The listing is to be transcribed in full, with its images left out.

____

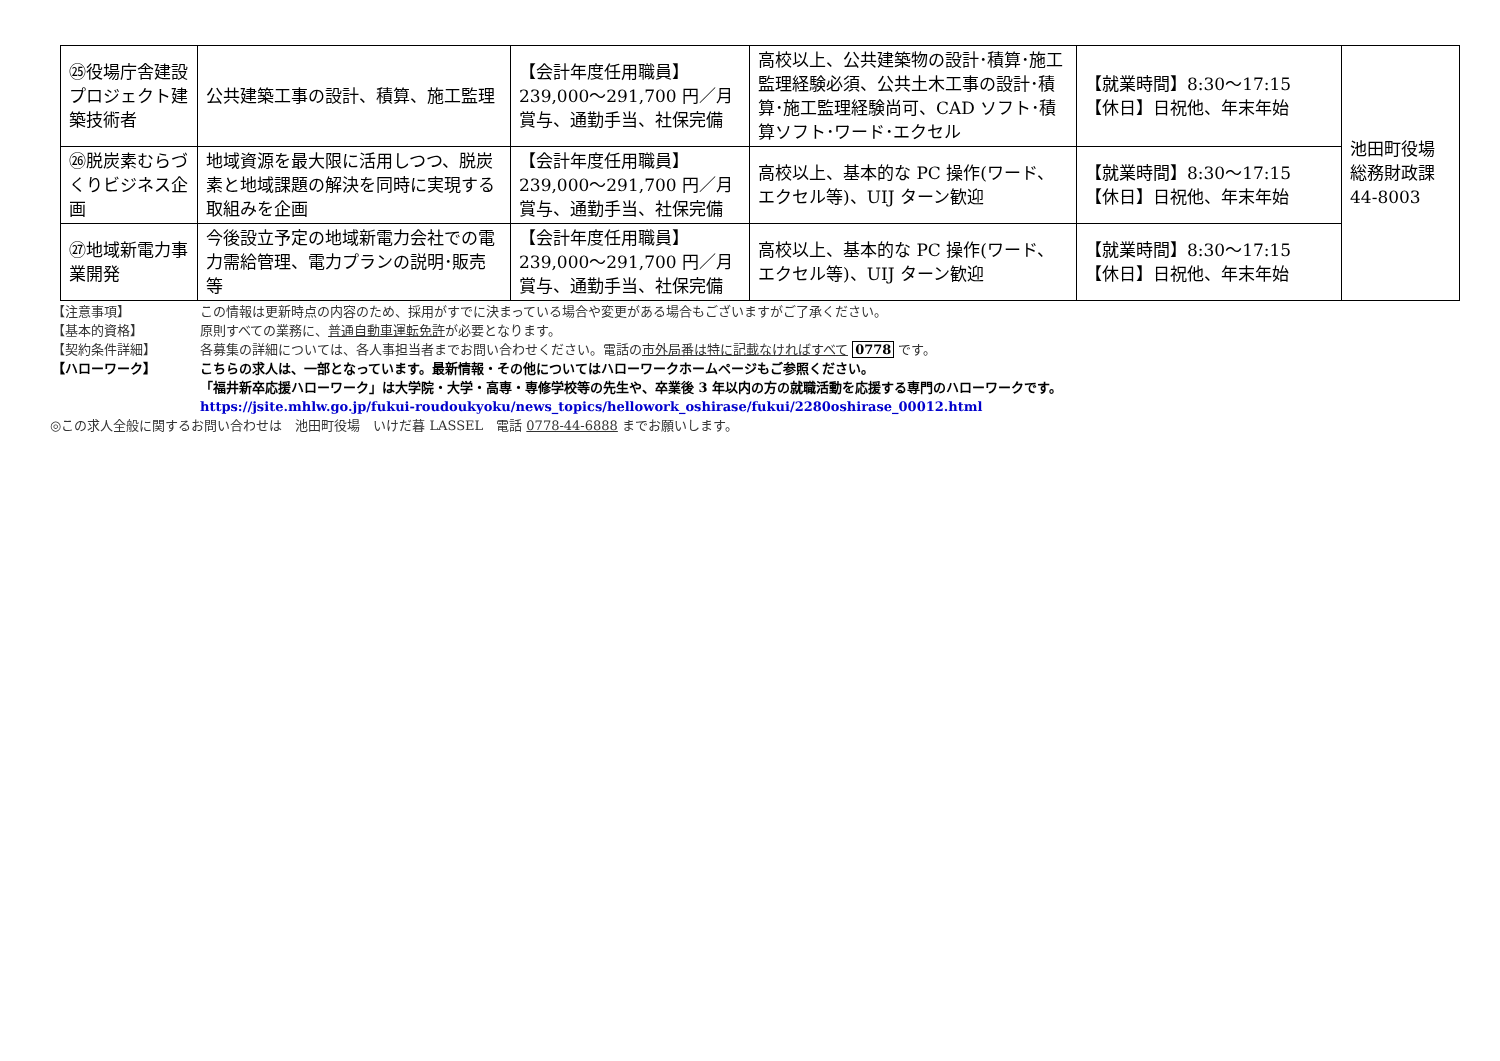| ㉕役場庁舎建設プロジェクト建築技術者 | 公共建築工事の設計、積算、施工監理 | 【会計年度任用職員】 239,000～291,700 円／月 賞与、通勤手当、社保完備 | 高校以上、公共建築物の設計･積算･施工監理経験必須、公共土木工事の設計･積算･施工監理経験尚可、CAD ソフト･積算ソフト･ワード･エクセル | 【就業時間】8:30～17:15 【休日】日祝他、年末年始 | 池田町役場 総務財政課 44-8003 |
| ㉖脱炭素むらづくりビジネス企画 | 地域資源を最大限に活用しつつ、脱炭素と地域課題の解決を同時に実現する取組みを企画 | 【会計年度任用職員】 239,000～291,700 円／月 賞与、通勤手当、社保完備 | 高校以上、基本的な PC 操作(ワード、エクセル等)、UIJ ターン歓迎 | 【就業時間】8:30～17:15 【休日】日祝他、年末年始 | |
| ㉗地域新電力事業開発 | 今後設立予定の地域新電力会社での電力需給管理、電力プランの説明･販売等 | 【会計年度任用職員】 239,000～291,700 円／月 賞与、通勤手当、社保完備 | 高校以上、基本的な PC 操作(ワード、エクセル等)、UIJ ターン歓迎 | 【就業時間】8:30～17:15 【休日】日祝他、年末年始 | |
【注意事項】 この情報は更新時点の内容のため、採用がすでに決まっている場合や変更がある場合もございますがご了承ください。
【基本的資格】 原則すべての業務に、普通自動車運転免許が必要となります。
【契約条件詳細】 各募集の詳細については、各人事担当者までお問い合わせください。電話の市外局番は特に記載なければすべて 0778 です。
【ハローワーク】 こちらの求人は、一部となっています。最新情報・その他についてはハローワークホームページもご参照ください。
「福井新卒応援ハローワーク」は大学院・大学・高専・専修学校等の先生や、卒業後 3 年以内の方の就職活動を応援する専門のハローワークです。
https://jsite.mhlw.go.jp/fukui-roudoukyoku/news_topics/hellowork_oshirase/fukui/2280oshirase_00012.html
◎この求人全般に関するお問い合わせは　池田町役場　いけだ暮 LASSEL　電話 0778-44-6888 までお願いします。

____

▸ Response to the exercise:
| ㉕役場庁舎建設プロジェクト建築技術者 | 公共建築工事の設計、積算、施工監理 | 【会計年度任用職員】 239,000～291,700 円／月 賞与、通勤手当、社保完備 | 高校以上、公共建築物の設計･積算･施工監理経験必須、公共土木工事の設計･積算･施工監理経験尚可、CAD ソフト･積算ソフト･ワード･エクセル | 【就業時間】8:30～17:15 【休日】日祝他、年末年始 | 池田町役場 総務財政課 44-8003 |
| ㉖脱炭素むらづくりビジネス企画 | 地域資源を最大限に活用しつつ、脱炭素と地域課題の解決を同時に実現する取組みを企画 | 【会計年度任用職員】 239,000～291,700 円／月 賞与、通勤手当、社保完備 | 高校以上、基本的な PC 操作(ワード、エクセル等)、UIJ ターン歓迎 | 【就業時間】8:30～17:15 【休日】日祝他、年末年始 | |
| ㉗地域新電力事業開発 | 今後設立予定の地域新電力会社での電力需給管理、電力プランの説明･販売等 | 【会計年度任用職員】 239,000～291,700 円／月 賞与、通勤手当、社保完備 | 高校以上、基本的な PC 操作(ワード、エクセル等)、UIJ ターン歓迎 | 【就業時間】8:30～17:15 【休日】日祝他、年末年始 | |
【注意事項】 この情報は更新時点の内容のため、採用がすでに決まっている場合や変更がある場合もございますがご了承ください。
【基本的資格】 原則すべての業務に、普通自動車運転免許が必要となります。
【契約条件詳細】 各募集の詳細については、各人事担当者までお問い合わせください。電話の市外局番は特に記載なければすべて 0778 です。
【ハローワーク】 こちらの求人は、一部となっています。最新情報・その他についてはハローワークホームページもご参照ください。
「福井新卒応援ハローワーク」は大学院・大学・高専・専修学校等の先生や、卒業後 3 年以内の方の就職活動を応援する専門のハローワークです。
https://jsite.mhlw.go.jp/fukui-roudoukyoku/news_topics/hellowork_oshirase/fukui/2280oshirase_00012.html
◎この求人全般に関するお問い合わせは　池田町役場　いけだ暮 LASSEL　電話 0778-44-6888 までお願いします。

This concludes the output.